I'm trying to calculate the number of possible configurations of "starting game states" for a game that starts with shuffling a deck of 60 cards and drawing 7 cards. Some of the cards in the 60-card deck may be functional duplicates.
Here's what I understand:
If the question is, "How many permutations can I have when shuffling this deck of 60 cards," it's pretty straightforward. If they're all unique cards, then it's simply $60!$.

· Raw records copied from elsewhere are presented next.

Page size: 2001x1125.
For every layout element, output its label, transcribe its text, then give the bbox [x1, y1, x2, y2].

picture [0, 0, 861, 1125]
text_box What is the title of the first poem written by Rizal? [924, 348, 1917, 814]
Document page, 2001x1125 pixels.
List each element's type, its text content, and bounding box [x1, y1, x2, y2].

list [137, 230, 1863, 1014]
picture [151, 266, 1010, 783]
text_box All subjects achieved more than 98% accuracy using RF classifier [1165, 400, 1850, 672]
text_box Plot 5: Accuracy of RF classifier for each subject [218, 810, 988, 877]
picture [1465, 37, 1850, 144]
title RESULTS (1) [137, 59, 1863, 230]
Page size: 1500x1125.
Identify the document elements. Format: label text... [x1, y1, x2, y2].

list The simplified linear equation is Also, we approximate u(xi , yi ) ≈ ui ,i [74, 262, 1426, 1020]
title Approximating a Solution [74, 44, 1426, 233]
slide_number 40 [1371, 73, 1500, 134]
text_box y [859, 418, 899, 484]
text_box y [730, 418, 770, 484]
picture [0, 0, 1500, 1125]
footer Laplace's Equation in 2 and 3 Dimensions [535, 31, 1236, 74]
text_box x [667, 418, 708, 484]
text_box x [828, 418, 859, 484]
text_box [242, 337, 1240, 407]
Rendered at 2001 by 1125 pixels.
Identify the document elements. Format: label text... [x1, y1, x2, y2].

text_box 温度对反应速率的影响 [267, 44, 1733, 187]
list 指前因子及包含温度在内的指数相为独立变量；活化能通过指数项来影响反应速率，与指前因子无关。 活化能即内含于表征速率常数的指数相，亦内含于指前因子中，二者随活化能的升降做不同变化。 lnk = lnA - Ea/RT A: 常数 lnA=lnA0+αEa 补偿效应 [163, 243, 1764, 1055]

If I have 40 unique cards plus 20 duplicates, then I take $60!/20!$ (with the denominator basically accounting for the number of cases that aren't "unique" due to all of the configurations that are duplicates of each other; this is intuitively obvious when you have two dupes, dividing by 2! to arrive at half the number of permutations). And if I have 30 unique cards, 20 dupes of type A, and 10 dupes of type B, then it's $60!/(20! \cdot 10!)$, if I have 45 uniques plus 5 dupes of A, B, and C, then it's $60!/(5!\cdot 5!\cdot 5!)$, and so on. I understand this much, pretty straightforward stuff.
On a related note:
Now let's say I'm playing a game, and I want to calculate the number of possible "game state" permutations if the game starts with me shuffling the deck, drawing 7 cards off the top of the deck (and then drawing 1 card at a time from that point forward). In this case, I care about the order of the bottom 53 cards, but I don't care about the order of the top 7 cards that I draw at the start, because regardless of whether a card is 2 cards down or 5 cards down, it's going to be part of my starting hand. It's sort of like having 7 duplicates, so if I have a deck of 60 unique cards, I can calculate this as $60!/7!$ Likewise, if I only care about the possible number of starting hands (essentially saying, "I don't care about the ordering of the 53 cards that aren't in my hand") it's $60!/(53! \cdot 7!)$
Here's where things get tricky:
However...what if I have a deck that is 40 unique cards, 20 duplicates, and I want to determine the number of possible states for a game that starts with me drawing a 7 card hand?
It's tempting to jump to $60!/(20! \cdot 7!)$
But you can't just multiply the 7! and 20! together in the denominator, because what if your starting hand contains multiple dupes? The "possibility that two cards could be functionally identical" is "priced in" to both 7! and 20!, so if you multiply these by each other, you're essentially "double dipping." (For an intuitive example of why this doesn't work, let's say I have a deck that consists of 60 identical cards. Number of possible permutations for a deck of identical cards is one, both from intuition and 60!/60!=1, and obviously, the number of possible game states can't be $60!/(60!\cdot 7!)$, because this would be less than one.)
So...what do I do here? If I have a 60-card deck that consists of a mixture of cards (some unique, some dupes), how do I determine the number of possible "starting game states" for a game that starts with me shuffling the deck and drawing a 7-card hand?
I'd like to solve for the following cases. (I'm pretty sure that, if I could figure out case A, it would be pretty easy for me to derive the remaining cases, but I'll list them all; the first case is what I really care about, and cases B and C are sort of just a way for me to test my understanding of the core principles here.)
Case A: the order of the deck matters
Let's say, as an example case, that my 60-card deck involves 30 uniques, 20 dupes of type A, and 10 dupes of type B, and that I'm interested in discovering the number of unique "starting game states" that can be generated from this, where "starting game state" is defined as a hand of 7 cards (whose ordering does not matter), plus a remaining deck of 53 cards (whose ordering does matter).
Case B: How many possible starting 7-card hands are there?
If I have my 60 card deck (which includes 30 unique cards, 20 dupes of type A, and 10 dupes of type B), how many starting hands of 7 are possible? (This is basically the same as disregarding the order of the 53 cards remaining, I don't care about "permutations" in this case, I only care about combinations: either a card is in my hand, or it isn't.)
Case C: adding a second player who also draws a hand, the order of the deck matters
I shuffle the 60-card deck (consisting of 30 unique cards, 20 dupes of A, and 10 dupes of B), I draw a hand of 7 cards, then my opponent draws a hand of 13 cards. In this case: I care about the combination (but not sequence) of 7 cards that go into my hand, I care about the combination (but not sequence) of 13 cards that go into my opponent's hand, and I care about the sequence of the remaining 40 cards in the deck. How many possible permutations of this "starting game state" are there?
You basically have to catalog the cases and compute each in turn. It is easiest to start with Case B. Make a list of the number of A's and B's that are possible. One case is that you have three A's, two B's and two other cards. There are $30 \choose 2$ of those hands. For each possibility it is $30$ choose the number of unique cards. Then you can add them up.
Having done Case B, it is easy to extend it to Case A. In my example, the remaining deck has $17\ A$'s, $8\ B$'s and $28$ unique cards, so the number of orders is $\frac {53!}{17!8!}$. You can go through your list from Case B and extend each to its contribution to Case A.
Case C can be solved the same way, but it is a big mess of computation.